当時、将軍沢には役牛(えきぎゅう)はいましたが乳牛は飼われていませんでした。血統書付きのホルスタイン種の乳牛を結婚を機会に購入しました。値段は5万円。結納金と同額のため、今でも角のない牛(農家の嫁)と同じだったんだよねとヨシ子さんに言われています。この牛は一日二斗も乳が出ました。
大蔵の南、将軍沢に接するあたりの不逢ガ原(あわずがはら)に発する流れを入加(にゅうか)堀といいます。その流れにかけられた橋は坂上田村麻呂将軍の伝説から「縁切り橋」と呼ばれ、結婚式のご祝儀の時にはそこを通らぬようにしてきました。

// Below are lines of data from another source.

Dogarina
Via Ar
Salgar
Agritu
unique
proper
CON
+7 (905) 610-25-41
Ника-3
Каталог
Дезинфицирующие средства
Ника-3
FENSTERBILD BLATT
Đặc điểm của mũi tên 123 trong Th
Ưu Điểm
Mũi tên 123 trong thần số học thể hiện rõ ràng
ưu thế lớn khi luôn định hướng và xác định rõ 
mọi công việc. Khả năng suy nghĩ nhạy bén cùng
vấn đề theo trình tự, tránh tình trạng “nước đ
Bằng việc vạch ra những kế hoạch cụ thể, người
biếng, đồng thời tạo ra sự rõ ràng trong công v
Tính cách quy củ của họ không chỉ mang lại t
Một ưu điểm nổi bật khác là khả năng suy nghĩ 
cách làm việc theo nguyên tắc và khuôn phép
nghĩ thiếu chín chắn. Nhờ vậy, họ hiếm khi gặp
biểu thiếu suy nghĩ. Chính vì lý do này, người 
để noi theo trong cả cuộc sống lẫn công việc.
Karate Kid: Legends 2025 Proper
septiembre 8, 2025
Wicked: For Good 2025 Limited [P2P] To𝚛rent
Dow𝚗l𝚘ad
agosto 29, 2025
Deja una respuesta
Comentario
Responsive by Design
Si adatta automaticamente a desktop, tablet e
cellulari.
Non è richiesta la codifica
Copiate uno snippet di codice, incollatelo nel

鯨井さんは御祝儀の当日、婿方一行と花嫁を迎えに唐子に出かけ、花嫁宅で祝言を挙げます。その後、花嫁一行と迎えの人たちは花嫁行列で歩いて将軍沢に向かいます。月田橋を渡って大蔵に入り縁切り橋に近づくと、橋を避けて手前のみたらしから西に回って原(はら)(現・嵐山カントリーゴルフ場6番ホールのそば)を通り、将軍沢に出て花婿宅に到着、そこでも祝言を挙げました。嫁方・婿方の双方で祝言をあげる御祝儀の形は、将軍沢では1965年(昭和40)3月の秋山勝・行枝さんの御祝儀が最後でした。昭和30年代からは、嫁方と婿方が一か所に集まり式場などで挙式するように様変わりしたのです。
縁切り橋には縁切りしたい女性の櫛が捨てられており、子供のころ拾ってくると「櫛は縁を切ると言って駄目だ」と、おばあさんに注意されたと富岡ツネさん(大正12年生まれ)が話してくれました。

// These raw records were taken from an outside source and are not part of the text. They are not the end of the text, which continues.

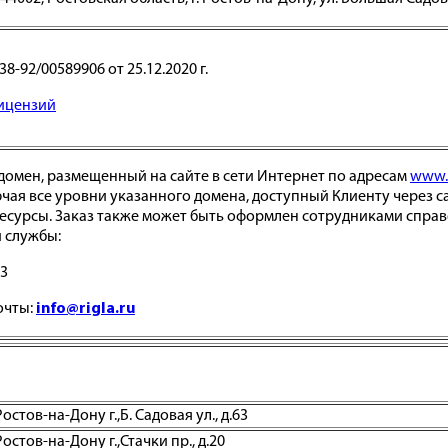
-92/00589906 от 25.12.2020 г.
лицензий
домен, размещенный на сайте в сети Интернет по адресам
www.r
ючая все уровни указанного домена, доступный Клиенту через с
есурсы. Заказ также может быть оформлен сотрудниками спра
 службы:
03
очты:
info@rigla.ru
стов-на-Дону г.,Б. Садовая ул., д.63
остов-на-Дону г.,Стачки пр., д.20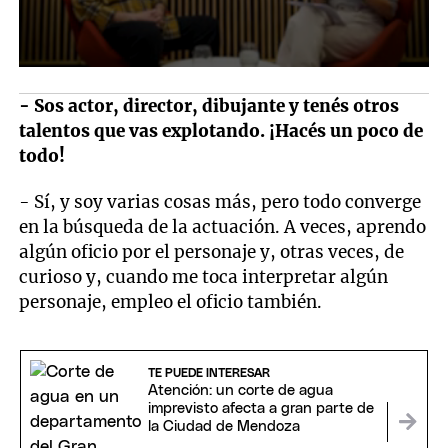
- Sos actor, director, dibujante y tenés otros
talentos que vas explotando. ¡Hacés un poco de
todo!
- Sí, y soy varias cosas más, pero todo converge
en la búsqueda de la actuación. A veces, aprendo
algún oficio por el personaje y, otras veces, de
curioso y, cuando me toca interpretar algún
personaje, empleo el oficio también.
TE PUEDE INTERESAR
Atención: un corte de agua
imprevisto afecta a gran parte de
la Ciudad de Mendoza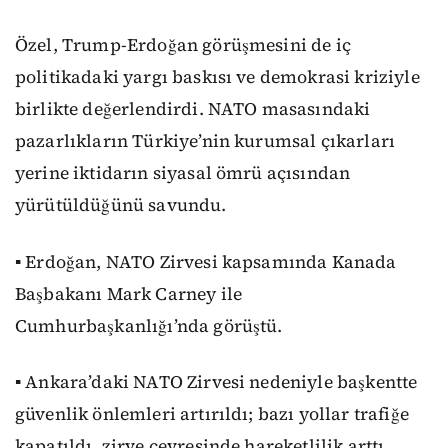
Özel, Trump-Erdoğan görüşmesini de iç
politikadaki yargı baskısı ve demokrasi kriziyle
birlikte değerlendirdi. NATO masasındaki
pazarlıkların Türkiye’nin kurumsal çıkarları
yerine iktidarın siyasal ömrü açısından
yürütüldüğünü savundu.
▪️ Erdoğan, NATO Zirvesi kapsamında Kanada
Başbakanı Mark Carney ile
Cumhurbaşkanlığı’nda görüştü.
▪️ Ankara’daki NATO Zirvesi nedeniyle başkentte
güvenlik önlemleri artırıldı; bazı yollar trafiğe
kapatıldı, zirve çevresinde hareketlilik arttı.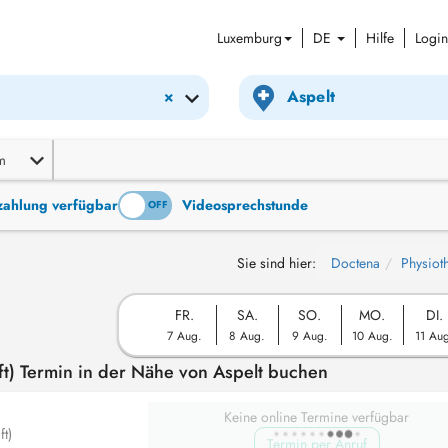
Luxemburg
DE
Hilfe
Login
×
m
tzahlung verfügbar
Videosprechstunde
ON
OFF
Sie sind hier:
Doctena
Physiot
FR.
SA.
SO.
MO.
DI.
7 Aug.
8 Aug.
9 Aug.
10 Aug.
11 Au
t) Termin in der Nähe von Aspelt buchen
Keine online Termine verfügbar
t)
Termin per Anruf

将軍沢は「ポーポー谷(やつ)」と呼ばれた寂しい場所でした。「昔のくらしは今じゃできないなぁー」とヨシ子さんは言います。唐子の実家には自家水道があり、米搗(つ)きは発動機のある精米所でしましたが、将軍沢では足踏みの地唐臼(じがら)でするのでたまげました。竈(かまど)の仕事は嫁の仕事と言われ、ご飯は朝・昼の分を一度に3升も炊きました。麦の多く入ったものでした。

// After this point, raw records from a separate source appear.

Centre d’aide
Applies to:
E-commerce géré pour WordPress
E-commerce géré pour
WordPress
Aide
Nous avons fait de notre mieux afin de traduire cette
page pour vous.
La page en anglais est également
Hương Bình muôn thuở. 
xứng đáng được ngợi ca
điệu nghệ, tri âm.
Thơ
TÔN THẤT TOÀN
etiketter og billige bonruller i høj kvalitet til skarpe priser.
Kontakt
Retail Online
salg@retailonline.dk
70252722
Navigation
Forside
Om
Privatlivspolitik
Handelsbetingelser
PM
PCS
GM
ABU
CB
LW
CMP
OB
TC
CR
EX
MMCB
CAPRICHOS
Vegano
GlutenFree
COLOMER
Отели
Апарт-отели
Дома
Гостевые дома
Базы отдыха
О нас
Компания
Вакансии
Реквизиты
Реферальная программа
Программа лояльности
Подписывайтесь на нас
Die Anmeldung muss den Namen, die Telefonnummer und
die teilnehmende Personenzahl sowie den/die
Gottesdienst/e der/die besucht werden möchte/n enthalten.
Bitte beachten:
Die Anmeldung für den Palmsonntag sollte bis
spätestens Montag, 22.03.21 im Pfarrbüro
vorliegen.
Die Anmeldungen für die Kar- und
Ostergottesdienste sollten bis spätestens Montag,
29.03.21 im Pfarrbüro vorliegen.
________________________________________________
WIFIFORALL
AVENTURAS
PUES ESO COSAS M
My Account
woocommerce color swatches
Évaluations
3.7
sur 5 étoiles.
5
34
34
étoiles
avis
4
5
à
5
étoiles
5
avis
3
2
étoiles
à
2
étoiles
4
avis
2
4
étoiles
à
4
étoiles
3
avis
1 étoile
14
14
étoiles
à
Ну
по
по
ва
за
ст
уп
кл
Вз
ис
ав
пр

足半(あしなか)草履は草刈りに初めて履きました。見たことがなかったのです。乳搾(ちちしぼ)りは一日4回するので遠くの畑に仕事に行っても、昼には家に戻ります。落ち葉の季節には道脇にたまった落ち葉をぎっしり詰めた印篭籠(えんりょかご)を背負って、40分位かかりました。嫁は働くだけで直接お金を手にすることができなかったため、実家にお客に行った時にもらったものを「チクチク」貯めました。月々の積み立てができ、旅行に出かけられるようになったのは後々のことでした。